Il cubo di Rubik in 8 secondi: Francesco Sgrò sbalordisce il pubblico di Sennori

Il cubo di Rubik in 8 secondi: Francesco Sgrò sbalordisce il pubblico di Sennori

Gli sono bastati solo 8 secondi per risolvere il cubo di Rubik.

Che sia frutto di memoria impressionante, di straordinaria abilità o semplicemente un trucco, il performer Francesco Sgrò ha riposizionato perfettamente tutti i colori del celebre cubo di Rubik in pochissimi istanti, sul palcoscenico dell’Ex cava di tufo di Sennori.

Dopo aver assegnato a una spettatrice il compito di disfare l’ordine dei colori, di fronte al pubblico sbalordito del festival Corpi in movimento all’artista sono bastati soli otto secondi per riassemblare tutti i quadrati al posto giusto, dando prova di come tante straordinarie abilità circensi e di giocoleria possano ben abbinarsi al contesto della danza in modo ironico e divertente.

Dal movimento acrobatico all’interno di un cerchio gigante allo slacciarsi le scarpe facendo roteare al contempo diverse palline con le mani, nel corso dello spettacolo sono state tante le prove di abilità molto gradite e applauditissime dagli spettatori. Le performance sono state impreziosite dall’accompagnamento musicale dal vivo di Pino Basile, per una produzione Spellbound realizzata con il contributo del Ministero della Cultura, in cui a condividere lo spazio sono un musicista sperimentale e un circense sperimentatore.

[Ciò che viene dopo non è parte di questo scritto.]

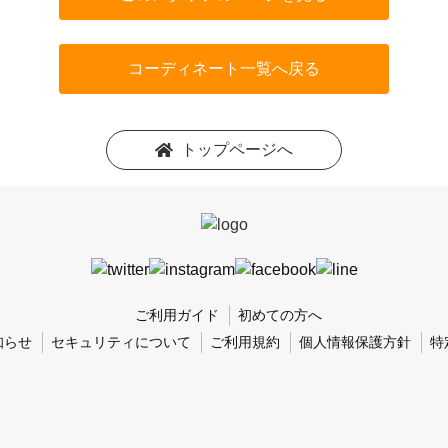
コーディネート一覧へ戻る
トップページへ
ご利用ガイド
初めての方へ
知らせ
セキュリティについて
ご利用規約
個人情報保護方針
特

All’ex Cava di Tufo di Sennori il festival prosegue il 5 luglio, alle 21.30, con Davide Valrosso che porta in scena “Cinque danze per il futuro”, un lavoro dedicato al concetto di corpo performativo per costruire un organismo scenico di forma ibrida fra danza e concerto.

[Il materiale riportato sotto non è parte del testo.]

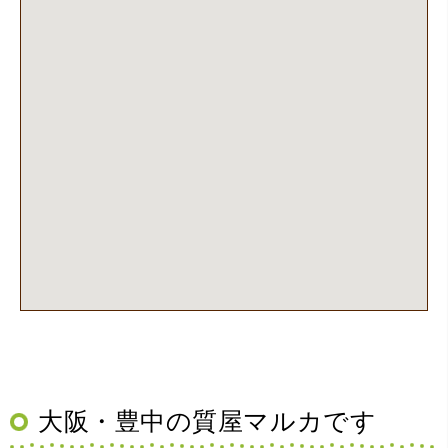
管に関する知識も教えて頂けました。戻ってきた際には教
えていただいた通りに保管してみようと思います。
（大阪府池田市）丁寧に説明して頂き思っていたよりの金
額でした。一旦持ち帰りましたが、良い金額だったので買
取して頂きました。又、機会あれば是非利用したいです。
大阪・豊中の質屋マルカです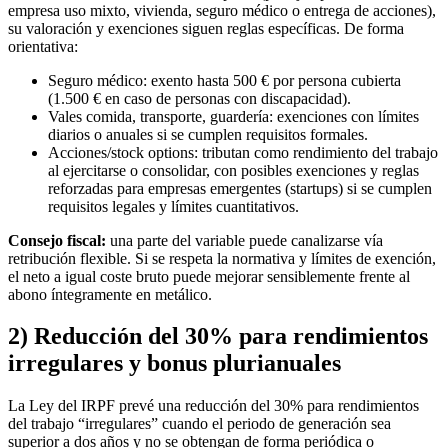
empresa uso mixto, vivienda, seguro médico o entrega de acciones),
su valoración y exenciones siguen reglas específicas. De forma
orientativa:
Seguro médico: exento hasta 500 € por persona cubierta
(1.500 € en caso de personas con discapacidad).
Vales comida, transporte, guardería: exenciones con límites
diarios o anuales si se cumplen requisitos formales.
Acciones/stock options: tributan como rendimiento del trabajo
al ejercitarse o consolidar, con posibles exenciones y reglas
reforzadas para empresas emergentes (startups) si se cumplen
requisitos legales y límites cuantitativos.
Consejo fiscal:
una parte del variable puede canalizarse vía
retribución flexible. Si se respeta la normativa y límites de exención,
el neto a igual coste bruto puede mejorar sensiblemente frente al
abono íntegramente en metálico.
2) Reducción del 30% para rendimientos
irregulares y bonus plurianuales
La Ley del IRPF prevé una reducción del 30% para rendimientos
del trabajo “irregulares” cuando el periodo de generación sea
superior a dos años y no se obtengan de forma periódica o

Un danzatore e un musicista agiscono dal vivo all’interno di cinque quadri combinando di volta in volta un diverso sistema di relazioni per ognuna delle cinque proposte. Il concept è impreziosito dalle musiche di Daniele Gherrino e dall’ideazione di Valeria Vannucci, per una produzione Nina.

Nella visione futuristica di Valrosso la danza è vista come sistema di relazioni, di trasformazione e di scoperta, che continua a superare i suoi stessi confini per creare immaginari e paesaggi inediti. Si nutre delle particolarità di ognuno degli interpreti, che uniti esprimono il proprio bagaglio di elementi necessari per il futuro.

Il 7 luglio la Fattoria Vittadini di Milano in coproduzione con la sassarese Danza Estemporada porterà nel pittoresco scenario dell’Ex Cava di tufo lo spettacolo “OMOS – noi non siamo uguali”, ideato e realizzato da Riccardo Olivier.

Il festival “Corpi in movimento” è organizzato dall’associazione Danzeventi di Sassari ed è giunto alla diciottesima edizione. La manifestazione è sostenuta dal Mic, dalla Regione Autonoma della Sardegna e dalla Fondazione di Sardegna, con il patrocinio e la collaborazione della cooperativa Piccoli Passi, del Baretto di Porto Ferro, del Comune di Sennori e della Comes.